#### Given data
..............................

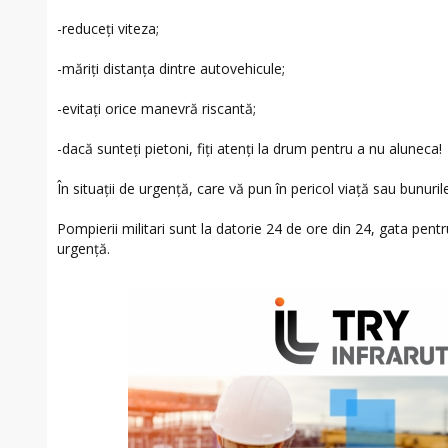
-reduceți viteza;
-măriți distanța dintre autovehicule;
-evitați orice manevră riscantă;
-dacă sunteți pietoni, fiți atenți la drum pentru a nu aluneca!
În situații de urgență, care vă pun în pericol viață sau bunuril
Pompierii militari sunt la datorie 24 de ore din 24, gata pentru 
urgență.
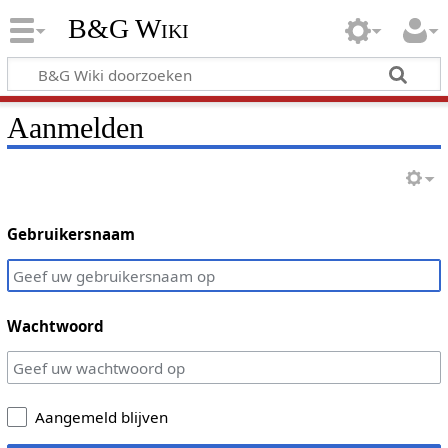
B&G Wiki
Aanmelden
Gebruikersnaam
Wachtwoord
Aangemeld blijven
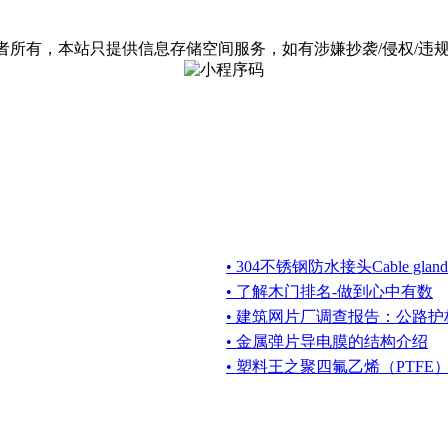
有，本站只提供信息存储空间服务，如有涉嫌抄袭/侵权/违规内容请
• 304不锈钢防水接头Cable gland
• 了解木门排名-做到心中有数
• 建筑网片厂调查报告：公路
• 金属弹片导电膜的结构介绍
• 塑料王之聚四氟乙烯（PTFE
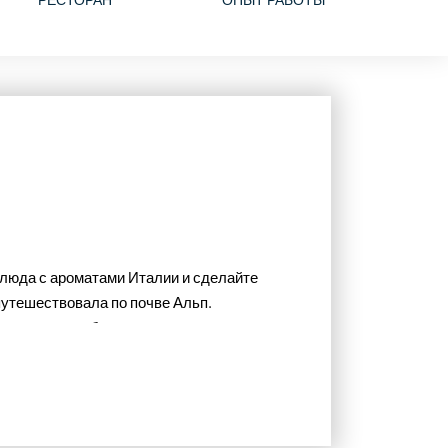
люда с ароматами Италии и сделайте
путешествовала по почве Альп.
в щедром и изобретательном меню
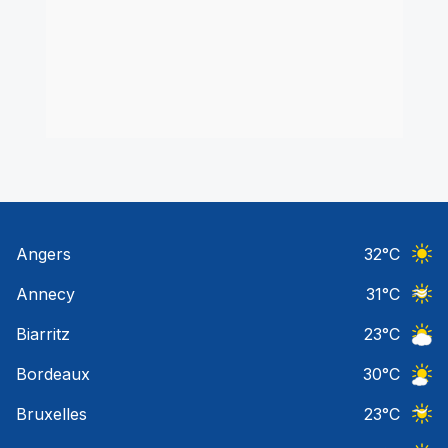
Angers
32
°C
Ciel 
Annecy
31
°C
Ciel 
Biarritz
23
°C
Ciel 
Bordeaux
30
°C
Ciel 
Bruxelles
23
°C
Ciel 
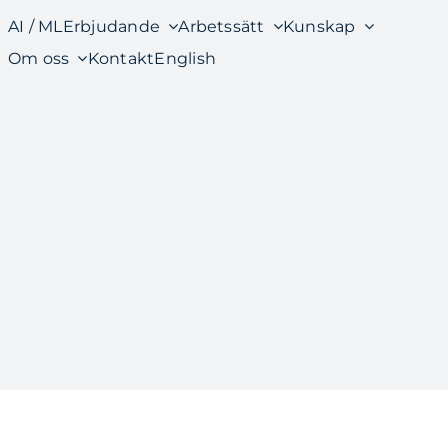
AI / ML
Erbjudande
Arbetssätt
Kunskap
Om oss
Kontakt
English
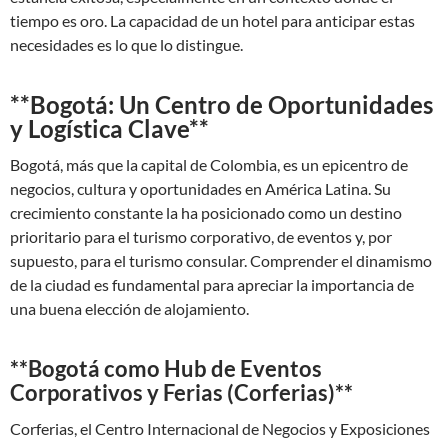
tiempo es oro. La capacidad de un hotel para anticipar estas
necesidades es lo que lo distingue.
**Bogotá: Un Centro de Oportunidades
y Logística Clave**
Bogotá, más que la capital de Colombia, es un epicentro de
negocios, cultura y oportunidades en América Latina. Su
crecimiento constante la ha posicionado como un destino
prioritario para el turismo corporativo, de eventos y, por
supuesto, para el turismo consular. Comprender el dinamismo
de la ciudad es fundamental para apreciar la importancia de
una buena elección de alojamiento.
**Bogotá como Hub de Eventos
Corporativos y Ferias (Corferias)**
Corferias, el Centro Internacional de Negocios y Exposiciones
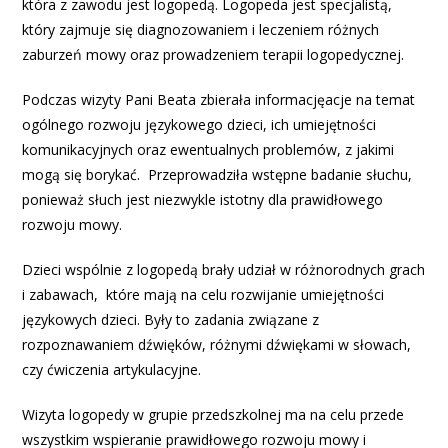
która z zawodu jest logopedą. Logopeda jest specjalistą,
który zajmuje się diagnozowaniem i leczeniem różnych
zaburzeń mowy oraz prowadzeniem terapii logopedycznej.
Podczas wizyty Pani Beata zbierała informacjęacje na temat
ogólnego rozwoju językowego dzieci, ich umiejętności
komunikacyjnych oraz ewentualnych problemów, z jakimi
mogą się borykać. Przeprowadziła wstępne badanie słuchu,
ponieważ słuch jest niezwykle istotny dla prawidłowego
rozwoju mowy.
Dzieci wspólnie z logopedą brały udział w różnorodnych grach
i zabawach, które mają na celu rozwijanie umiejętności
językowych dzieci. Były to zadania związane z
rozpoznawaniem dźwięków, różnymi dźwiękami w słowach,
czy ćwiczenia artykulacyjne.
Wizyta logopedy w grupie przedszkolnej ma na celu przede
wszystkim wspieranie prawidłowego rozwoju mowy i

..............................

#### Written task
Exactly as written, copy out the listing, but without any pictures.

#### Solution for this problem
-reduceți viteza;
-măriți distanța dintre autovehicule;
-evitați orice manevră riscantă;
-dacă sunteți pietoni, fiți atenți la drum pentru a nu aluneca!
În situații de urgență, care vă pun în pericol viață sau bunuril
Pompierii militari sunt la datorie 24 de ore din 24, gata pentru 
urgență.
B&G Wiki
Aanmelden
Gebruikersnaam
Wachtwoord
Aangemeld blijven
有，本站只提供信息存储空间服务，如有涉嫌抄袭/侵权/违规内容请
• 304不锈钢防水接头Cable gland
• 了解木门排名-做到心中有数
• 建筑网片厂调查报告：公路
• 金属弹片导电膜的结构介绍
• 塑料王之聚四氟乙烯（PTFE
люда с ароматами Италии и сделайте
путешествовала по почве Альп.
в щедром и изобретательном меню
Angers
32
°C
Ciel 
Annecy
31
°C
Ciel 
Biarritz
23
°C
Ciel 
Bordeaux
30
°C
Ciel 
Bruxelles
23
°C
Ciel 
AI / ML
Erbjudande
Arbetssätt
Kunskap
Om oss
Kontakt
English
tiempo es oro. La capacidad de un hotel para anticipar estas
necesidades es lo que lo distingue.
**Bogotá: Un Centro de Oportunidades
y Logística Clave**
Bogotá, más que la capital de Colombia, es un epicentro de
negocios, cultura y oportunidades en América Latina. Su
crecimiento constante la ha posicionado como un destino
prioritario para el turismo corporativo, de eventos y, por
supuesto, para el turismo consular. Comprender el dinamismo
de la ciudad es fundamental para apreciar la importancia de
una buena elección de alojamiento.
**Bogotá como Hub de Eventos
Corporativos y Ferias (Corferias)**
Corferias, el Centro Internacional de Negocios y Exposiciones
która z zawodu jest logopedą. Logopeda jest specjalistą,
który zajmuje się diagnozowaniem i leczeniem różnych
zaburzeń mowy oraz prowadzeniem terapii logopedycznej.
Podczas wizyty Pani Beata zbierała informacjęacje na temat
ogólnego rozwoju językowego dzieci, ich umiejętności
komunikacyjnych oraz ewentualnych problemów, z jakimi
mogą się borykać. Przeprowadziła wstępne badanie słuchu,
ponieważ słuch jest niezwykle istotny dla prawidłowego
rozwoju mowy.
Dzieci wspólnie z logopedą brały udział w różnorodnych grach
i zabawach, które mają na celu rozwijanie umiejętności
językowych dzieci. Były to zadania związane z
rozpoznawaniem dźwięków, różnymi dźwiękami w słowach,
czy ćwiczenia artykulacyjne.
Wizyta logopedy w grupie przedszkolnej ma na celu przede
wszystkim wspieranie prawidłowego rozwoju mowy i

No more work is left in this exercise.